Apa yang dipikirkan agen AI tentang berita ini
Konsensus panel adalah bearish, dengan kekhawatiran tentang risiko geopolitik, fluktuasi mata uang, dan potensi penghancuran permintaan karena kenaikan harga minyak mengimbangi manfaat kendaraan hybrid dan layanan purna jual.
Risiko: Kenaikan harga minyak dan penghancuran permintaan selanjutnya
Peluang: Dominasi hybrid Toyota dan pivot purna jual
Toyota Dan Honda Alami Penurunan Laba Tajam Di Tengah Tekanan Perang Iran, Lonjakan Biaya EV
Toyota memperkirakan penurunan laba tajam karena kenaikan biaya material dan pengiriman yang terkait dengan konflik Iran menekan bisnisnya, menurut Bloomberg.
Produsen mobil tersebut memproyeksikan pendapatan operasional sebesar ¥3 triliun untuk tahun fiskal yang berakhir Maret 2027, jauh di bawah ekspektasi analis sebesar ¥4,6 triliun dan ¥3,8 triliun tahun lalu.
Perusahaan mengatakan gangguan rantai pasokan mendorong kenaikan biaya untuk aluminium, resin, dan material lainnya, sementara masalah logistik tetap tidak dapat diprediksi.

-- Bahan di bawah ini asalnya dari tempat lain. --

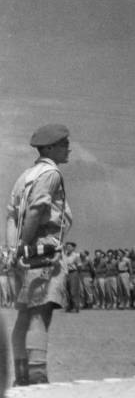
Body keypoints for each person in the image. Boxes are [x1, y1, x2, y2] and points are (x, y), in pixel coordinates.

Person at [5, 124, 73, 385]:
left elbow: (11, 215)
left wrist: (14, 249)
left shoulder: (25, 175)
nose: (68, 149)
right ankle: (37, 376)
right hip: (43, 248)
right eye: (64, 144)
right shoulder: (51, 173)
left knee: (24, 314)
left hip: (24, 253)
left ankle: (22, 377)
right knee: (40, 314)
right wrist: (25, 246)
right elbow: (36, 209)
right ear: (50, 148)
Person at [62, 242, 80, 313]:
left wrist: (77, 274)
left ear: (73, 248)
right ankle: (69, 306)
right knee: (67, 291)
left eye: (69, 247)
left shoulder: (76, 256)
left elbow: (79, 266)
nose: (68, 248)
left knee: (73, 291)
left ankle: (76, 306)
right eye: (67, 247)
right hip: (66, 274)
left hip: (73, 273)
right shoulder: (65, 255)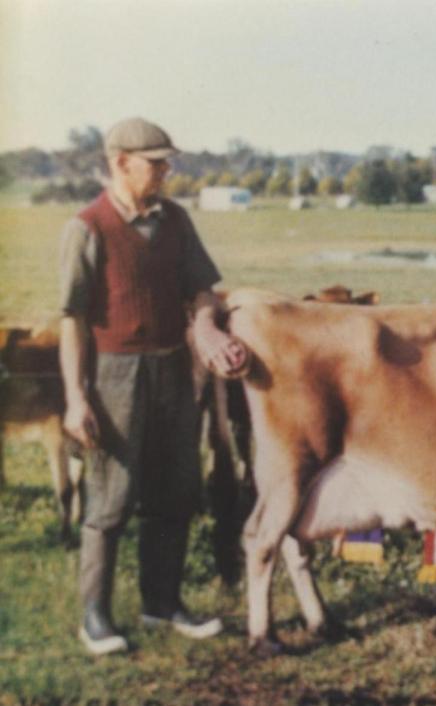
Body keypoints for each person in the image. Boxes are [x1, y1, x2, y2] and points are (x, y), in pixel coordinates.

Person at [59, 117, 247, 655]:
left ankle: (161, 603)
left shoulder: (177, 222)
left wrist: (207, 325)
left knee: (175, 492)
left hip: (172, 371)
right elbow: (71, 319)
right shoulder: (87, 228)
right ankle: (95, 616)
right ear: (120, 162)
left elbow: (204, 291)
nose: (166, 171)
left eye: (167, 161)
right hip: (113, 375)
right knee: (111, 499)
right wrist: (77, 399)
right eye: (156, 162)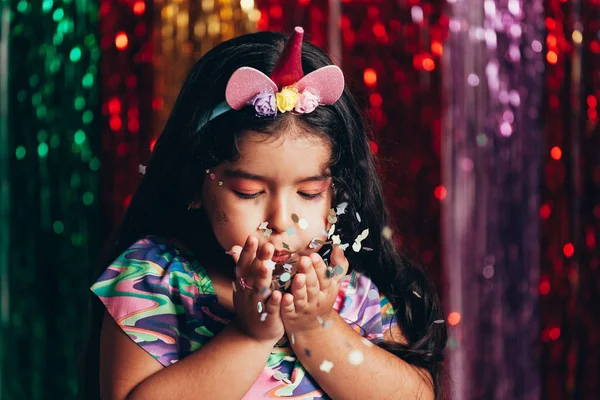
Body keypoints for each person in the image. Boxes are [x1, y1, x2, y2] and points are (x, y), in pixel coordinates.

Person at [81, 27, 447, 400]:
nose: (282, 220)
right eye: (249, 193)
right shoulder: (155, 278)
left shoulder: (349, 291)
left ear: (336, 193)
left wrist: (314, 327)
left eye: (309, 193)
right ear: (194, 184)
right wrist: (251, 335)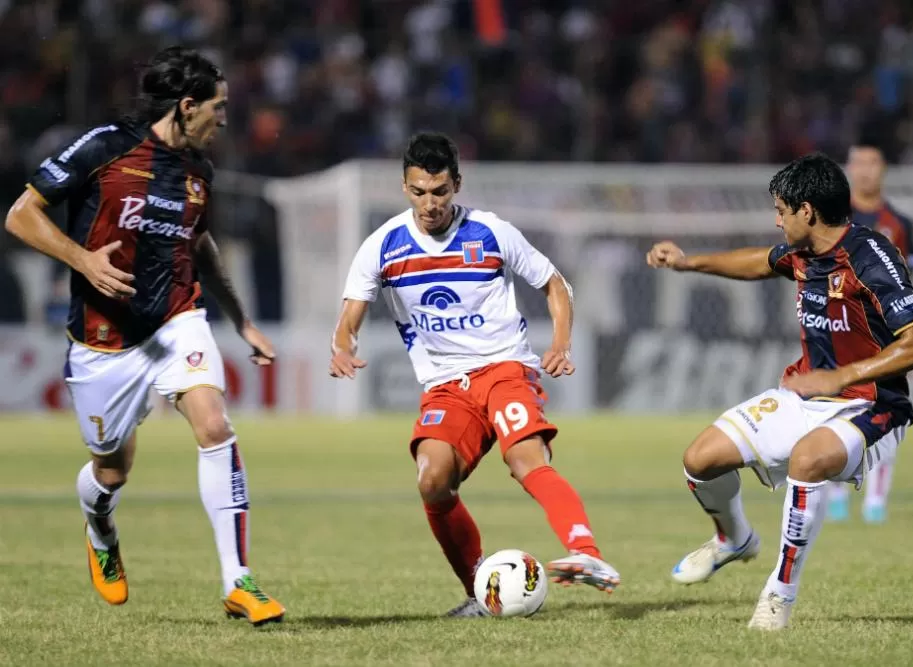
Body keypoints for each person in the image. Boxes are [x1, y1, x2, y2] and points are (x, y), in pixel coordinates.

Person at [4, 46, 285, 626]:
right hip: (103, 339)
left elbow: (199, 243)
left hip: (175, 319)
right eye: (219, 106)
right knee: (111, 470)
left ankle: (239, 581)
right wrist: (82, 259)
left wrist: (241, 319)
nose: (225, 118)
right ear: (187, 106)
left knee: (215, 425)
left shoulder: (199, 173)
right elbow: (21, 215)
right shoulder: (106, 146)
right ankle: (100, 525)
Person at [330, 132, 620, 617]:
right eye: (419, 191)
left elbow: (555, 283)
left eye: (439, 191)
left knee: (527, 459)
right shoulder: (382, 246)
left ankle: (587, 554)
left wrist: (560, 343)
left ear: (457, 185)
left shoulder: (490, 232)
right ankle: (478, 594)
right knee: (432, 480)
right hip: (446, 385)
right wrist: (343, 346)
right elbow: (349, 317)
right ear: (404, 186)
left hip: (504, 368)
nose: (430, 204)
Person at [645, 153, 913, 630]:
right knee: (698, 461)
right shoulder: (803, 253)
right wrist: (687, 262)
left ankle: (779, 595)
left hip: (871, 404)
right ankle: (733, 538)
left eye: (781, 209)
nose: (775, 219)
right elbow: (760, 262)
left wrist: (842, 377)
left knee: (808, 460)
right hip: (805, 395)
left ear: (808, 211)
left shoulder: (871, 257)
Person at [826, 137, 913, 523]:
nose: (865, 170)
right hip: (840, 331)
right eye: (859, 163)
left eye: (872, 162)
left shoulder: (899, 224)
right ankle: (834, 492)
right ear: (849, 170)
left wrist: (912, 338)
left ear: (883, 169)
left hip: (886, 337)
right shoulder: (831, 217)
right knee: (833, 412)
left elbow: (909, 284)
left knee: (888, 414)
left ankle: (876, 501)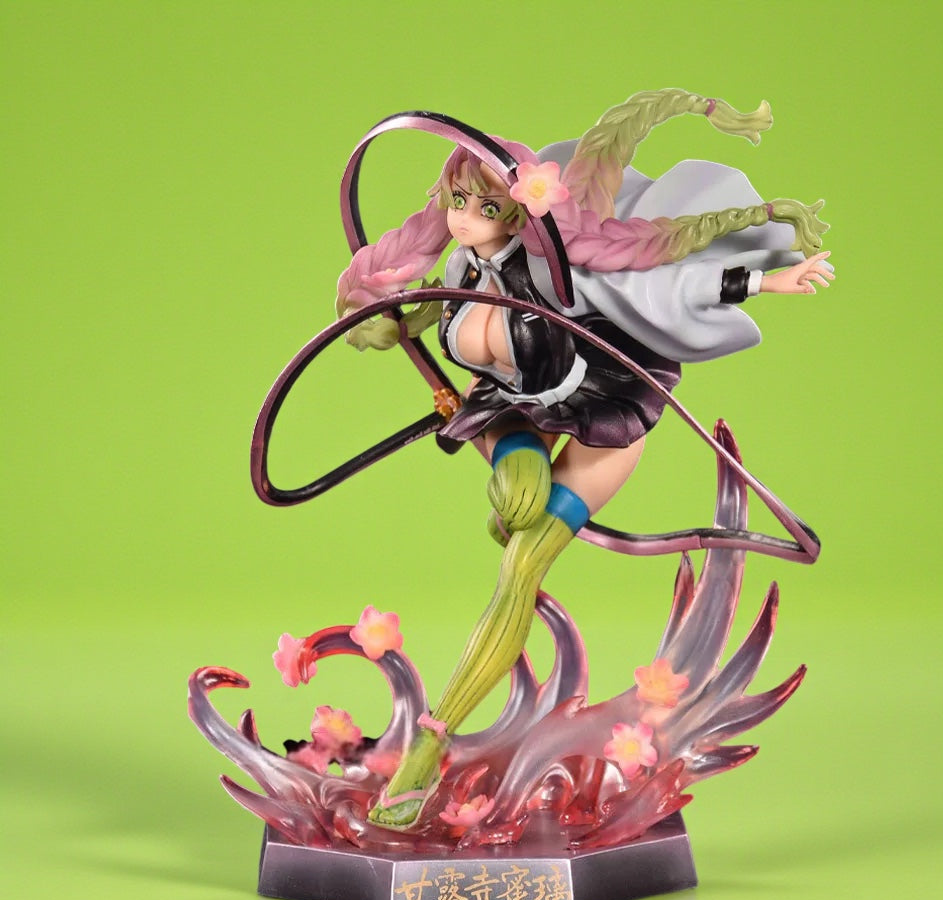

Toyota memperkirakan konflik regional dapat mengurangi pendapatan sekitar ¥670 miliar.
Setelah perkiraan dirilis, saham turun sebanyak 3,5%. Analis mencatat Toyota mungkin memberikan panduan yang konservatif, tetapi kinerja di masa depan akan sangat bergantung pada berapa lama konflik berlanjut.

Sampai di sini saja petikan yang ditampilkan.